I'm interested in exploring the use of the human figure in pre-World War I European modern art. As artists strove toward abstraction in some facets of their work, how and why did they continue to use the human body? I'm curious about the ways this use of the body is inflected with political ideology such as social Darwinism, a Victorian-influenced gendered understanding of the body and contemporary concepts of a universal visual iconography available to artists through formal abstraction.

Posted

You all sound so FOCUSED. I'm envious. Right now in my literature studies I'm primarily interested in looking at the cultural scripts that underlie late eighteenth century and early Victorian novels, and I'm particularly interested in two things: the genderization of the scripts, and how the everchanging technology and evolving philosophies of science (Pasteur up to Darwin...ish. Like I said, not that focused) shaped and effected cultural ideas about humanity, humanity's place in the world, and particularly the many manifold ways science was used to explain/define gender and gender relationships. At least, that's what I'm doing today. Tomorrow, it might be something different. That's the beauty of a master's program...no need to commit quite yet.

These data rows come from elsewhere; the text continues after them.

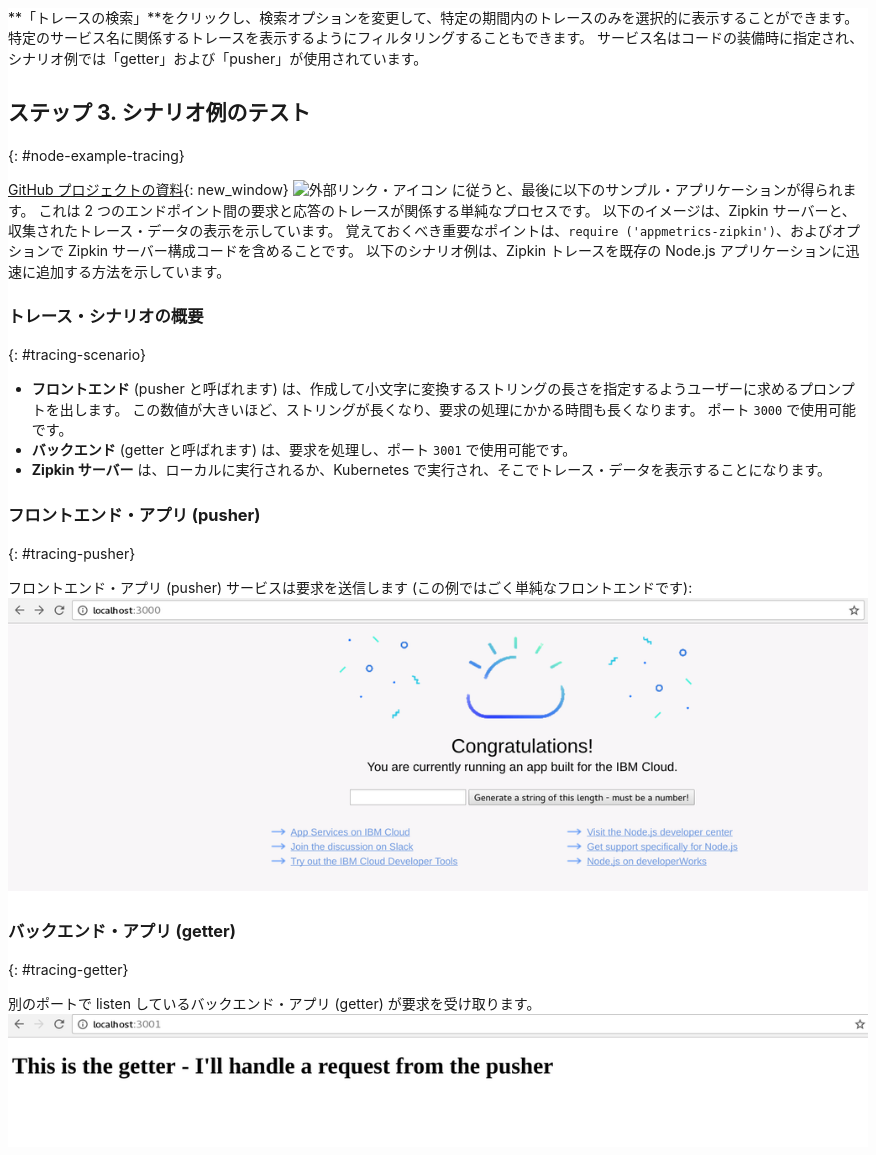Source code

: **「トレースの検索」**をクリックし、検索オプションを変更して、特定の期間内のトレースのみを選択的に表示することができます。 特定のサービス名に関係するトレースを表示するようにフィルタリングすることもできます。 サービス名はコードの装備時に指定され、シナリオ例では「getter」および「pusher」が使用されています。

## ステップ 3. シナリオ例のテスト
{: #node-example-tracing}

[GitHub プロジェクトの資料](https://github.com/ibm-developer/nodejs-zipkin-tracing){: new_window} ![外部リンク・アイコン](../icons/launch-glyph.svg "外部リンク・アイコン") に従うと、最後に以下のサンプル・アプリケーションが得られます。 これは 2 つのエンドポイント間の要求と応答のトレースが関係する単純なプロセスです。 以下のイメージは、Zipkin サーバーと、収集されたトレース・データの表示を示しています。 覚えておくべき重要なポイントは、`require ('appmetrics-zipkin')`、およびオプションで Zipkin サーバー構成コードを含めることです。 以下のシナリオ例は、Zipkin トレースを既存の Node.js アプリケーションに迅速に追加する方法を示しています。

### トレース・シナリオの概要
{: #tracing-scenario}

* **フロントエンド** (pusher と呼ばれます) は、作成して小文字に変換するストリングの長さを指定するようユーザーに求めるプロンプトを出します。 この数値が大きいほど、ストリングが長くなり、要求の処理にかかる時間も長くなります。 ポート `3000` で使用可能です。
* **バックエンド** (getter と呼ばれます) は、要求を処理し、ポート `3001` で使用可能です。
* **Zipkin サーバー** は、ローカルに実行されるか、Kubernetes で実行され、そこでトレース・データを表示することになります。

### フロントエンド・アプリ (pusher)
{: #tracing-pusher}

フロントエンド・アプリ (pusher) サービスは要求を送信します (この例ではごく単純なフロントエンドです):
![frontend_app](images/frontend_app.png)

### バックエンド・アプリ (getter)
{: #tracing-getter}

別のポートで listen しているバックエンド・アプリ (getter) が要求を受け取ります。
![backend_app](images/Backend.png)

If I get into the science writing program (and that's a big if) I will be completely switching gears. My proposed research project has to do with hearing loss young adults, how it happens and what's being done to fix it. There's been some fascinating breakthrough research in the biology and audiology departments at my current school on the particular molecular reasons for hearing loss, and potential treatments or even cures for several previously uncurable hearing-loss conditions, including tinnitus. I'd actually be able to use some of my UG studies in linguistics and audiology for this project, so even though it's a total change of pace, I would not be completely lost. Theoretically.

Posted

Can't do one word, but I can do a few:

Sensory perception in the Middle Ages (especially smell)

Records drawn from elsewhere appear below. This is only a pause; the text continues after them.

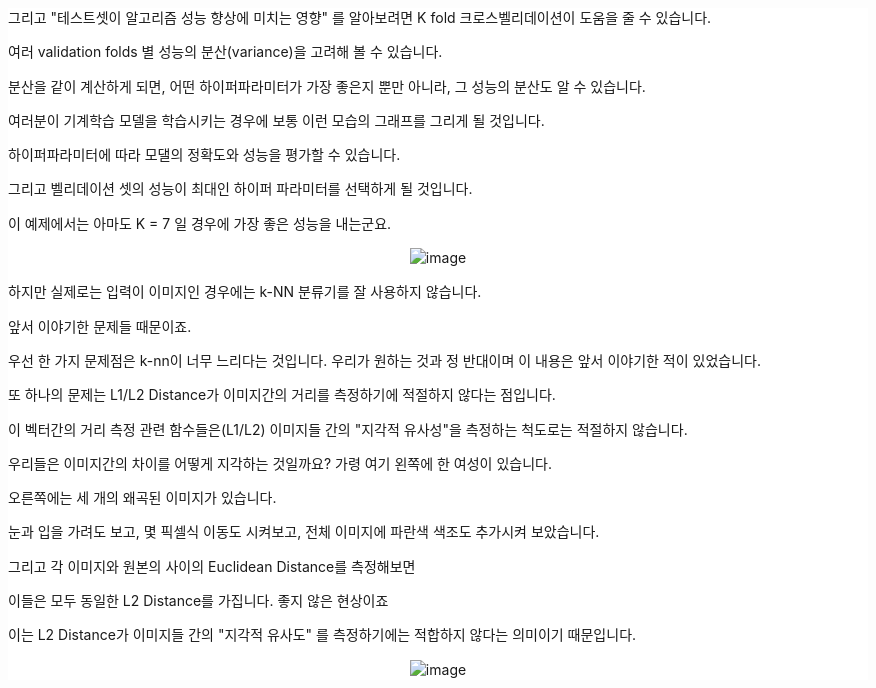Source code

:그리고 "테스트셋이 알고리즘 성능 향상에 미치는 영향" 를 알아보려면
K fold 크로스벨리데이션이 도움을 줄 수 있습니다.

여러 validation folds 별 성능의 분산(variance)을
고려해 볼 수 있습니다.

분산을 같이 계산하게 되면, 어떤 하이퍼파라미터가 가장
좋은지 뿐만 아니라, 그 성능의 분산도 알 수 있습니다.

여러분이 기계학습 모델을 학습시키는 경우에
보통 이런 모습의 그래프를 그리게 될 것입니다.

하이퍼파라미터에 따라 모댈의 정확도와
성능을 평가할 수 있습니다.

그리고 벨리데이션 셋의 성능이 최대인
하이퍼 파라미터를 선택하게 될 것입니다.

이 예제에서는 아마도 K = 7 일 경우에 가장 좋은 성능을 내는군요.


<p align="center">
<img alt="image" src="">
</p>





하지만 실제로는 입력이 이미지인 경우에는
k-NN 분류기를 잘 사용하지 않습니다.

앞서 이야기한 문제들 때문이죠.

우선 한 가지 문제점은 k-nn이 너무 느리다는 것입니다. 우리가
원하는 것과 정 반대이며 이 내용은 앞서 이야기한 적이 있었습니다.

또 하나의 문제는 L1/L2 Distance가 이미지간의 거리를
측정하기에 적절하지 않다는 점입니다.

이 벡터간의 거리 측정 관련 함수들은(L1/L2)
이미지들 간의 "지각적 유사성"을 측정하는 척도로는 적절하지 않습니다.

우리들은 이미지간의 차이를 어떻게 지각하는 것일까요?
가령 여기 왼쪽에 한 여성이 있습니다.

오른쪽에는 세 개의 왜곡된 이미지가 있습니다.

눈과 입을 가려도 보고, 몇 픽셀식 이동도 시켜보고,
전체 이미지에 파란색 색조도 추가시켜 보았습니다.

그리고 각 이미지와 원본의 사이의
Euclidean Distance를 측정해보면

이들은 모두 동일한 L2 Distance를 가집니다.
좋지 않은 현상이죠

이는 L2 Distance가 이미지들 간의 "지각적 유사도" 를
측정하기에는 적합하지 않다는 의미이기 때문입니다.


<p align="center">
<img alt="image" src="">
</p>
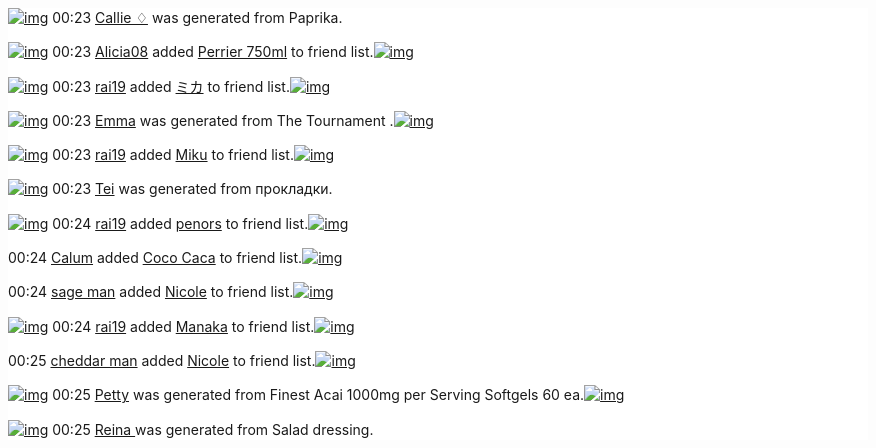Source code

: [![img](http://img194.imageshack.us/img194/628/i06x.png)](http://www.barcodekanojo.com/kanojo/2765614/Callie%20%E2%99%A2) 00:23 [Callie ♢](http://www.barcodekanojo.com/kanojo/2765614/Callie%20%E2%99%A2) was generated from Paprika.

[![img](http://img46.imageshack.us/img46/3148/fvok.jpg)](http://www.barcodekanojo.com/user/346164/Alicia08) 00:23 [Alicia08](http://www.barcodekanojo.com/user/346164/Alicia08) added [Perrier 750ml](http://www.barcodekanojo.com/kanojo/68495/Perrier%20750ml) to friend list.[![img](http://img36.imageshack.us/img36/767/q5sn.png)](http://www.barcodekanojo.com/kanojo/68495/Perrier%20750ml) 

[![img](http://img802.imageshack.us/img802/8052/ey64.jpg)](http://www.barcodekanojo.com/user/433696/rai19) 00:23 [rai19](http://www.barcodekanojo.com/user/433696/rai19) added [ミカ](http://www.barcodekanojo.com/kanojo/2560258/%E3%83%9F%E3%82%AB) to friend list.[![img](http://img22.imageshack.us/img22/415/8ypd.png)](http://www.barcodekanojo.com/kanojo/2560258/%E3%83%9F%E3%82%AB) 

[![img](http://img819.imageshack.us/img819/236/y7cu.png)](http://www.barcodekanojo.com/kanojo/2765615/Emma) 00:23 [Emma](http://www.barcodekanojo.com/kanojo/2765615/Emma) was generated from The Tournament .[![img](http://img844.imageshack.us/img844/3679/6d0f.jpg)](http://www.barcodekanojo.com/product_images/barcode/5319100/1390663353/The%20Tournament%20.jpg) 

[![img](http://img802.imageshack.us/img802/8052/ey64.jpg)](http://www.barcodekanojo.com/user/433696/rai19) 00:23 [rai19](http://www.barcodekanojo.com/user/433696/rai19) added [Miku](http://www.barcodekanojo.com/kanojo/2396207/Miku) to friend list.[![img](http://img35.imageshack.us/img35/2715/skvv.png)](http://www.barcodekanojo.com/kanojo/2396207/Miku) 

[![img](http://img46.imageshack.us/img46/5716/7zit.png)](http://www.barcodekanojo.com/kanojo/2765616/Tei) 00:23 [Tei](http://www.barcodekanojo.com/kanojo/2765616/Tei) was generated from прокладки.

[![img](http://img802.imageshack.us/img802/8052/ey64.jpg)](http://www.barcodekanojo.com/user/433696/rai19) 00:24 [rai19](http://www.barcodekanojo.com/user/433696/rai19) added [penors](http://www.barcodekanojo.com/kanojo/2744812/penors) to friend list.[![img](http://img593.imageshack.us/img593/5859/poyy.png)](http://www.barcodekanojo.com/kanojo/2744812/penors) 

00:24 [Calum](http://www.barcodekanojo.com/user/435124/Calum) added [Coco Caca](http://www.barcodekanojo.com/kanojo/792953/Coco%20Caca) to friend list.[![img](http://img827.imageshack.us/img827/3923/fw47.png)](http://www.barcodekanojo.com/kanojo/792953/Coco%20Caca) 

00:24 [sage man](http://www.barcodekanojo.com/user/435128/sage%20man) added [Nicole](http://www.barcodekanojo.com/kanojo/2765415/Nicole) to friend list.[![img](http://img27.imageshack.us/img27/8332/191h.png)](http://www.barcodekanojo.com/kanojo/2765415/Nicole) 

[![img](http://img802.imageshack.us/img802/8052/ey64.jpg)](http://www.barcodekanojo.com/user/433696/rai19) 00:24 [rai19](http://www.barcodekanojo.com/user/433696/rai19) added [Manaka](http://www.barcodekanojo.com/kanojo/3432/Manaka) to friend list.[![img](http://img838.imageshack.us/img838/8247/wt6p.png)](http://www.barcodekanojo.com/kanojo/3432/Manaka) 

00:25 [cheddar man](http://www.barcodekanojo.com/user/435129/cheddar%20man) added [Nicole](http://www.barcodekanojo.com/kanojo/2765415/Nicole) to friend list.[![img](http://img836.imageshack.us/img836/4314/acxl.png)](http://www.barcodekanojo.com/kanojo/2765415/Nicole) 

[![img](http://img845.imageshack.us/img845/2005/dcq4.png)](http://www.barcodekanojo.com/kanojo/2765617/%20Petty) 00:25 [ Petty](http://www.barcodekanojo.com/kanojo/2765617/%20Petty) was generated from Finest Acai 1000mg per Serving Softgels 60 ea.[![img](http://img10.imageshack.us/img10/5281/dtcj.jpg)](http://www.barcodekanojo.com/product_images/barcode/5319108/1390663458/Finest%20Acai%201000mg%20per%20Serving%20Softgels%2060%20ea.jpg) 

[![img](http://img836.imageshack.us/img836/8708/ehkx.png)](http://www.barcodekanojo.com/kanojo/2765618/Reina%20) 00:25 [Reina ](http://www.barcodekanojo.com/kanojo/2765618/Reina%20) was generated from Salad dressing.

I'm not gonna lie, I would hate to have to smell the Middle Ages. My nose is glad I live in the twenty-first century.

Posted

Can't do one word, but I can do a few:

Sensory perception in the Middle Ages (especially smell)

I just did some quick reading about that and it looks very interesting! Unfortunately my medieval experience is limited to an essay Chalmers wrote about Ockham's mental language (my interests in thoughts).

Posted

I'm not gonna lie, I would hate to have to smell the Middle Ages. My nose is glad I live in the twenty-first century.

Ah, but if you got the chance to smell the body of a saint who died in the odor of sanctity, you might think differently. Supposedly, it would have smelled like roses, or honey, or incense...mmmm...

Posted

Can't do one word, but I can do a few:

Sensory perception in the Middle Ages (especially smell)

How about just:

Smell.

:P

Posted

I'm interested in conflict and cooperation between countries. Why war happens happens...why it doesn't happen...what steps to states take to prevent it that are effective (or ineffective)...how/why/when do states stop war when they are already in it...etc.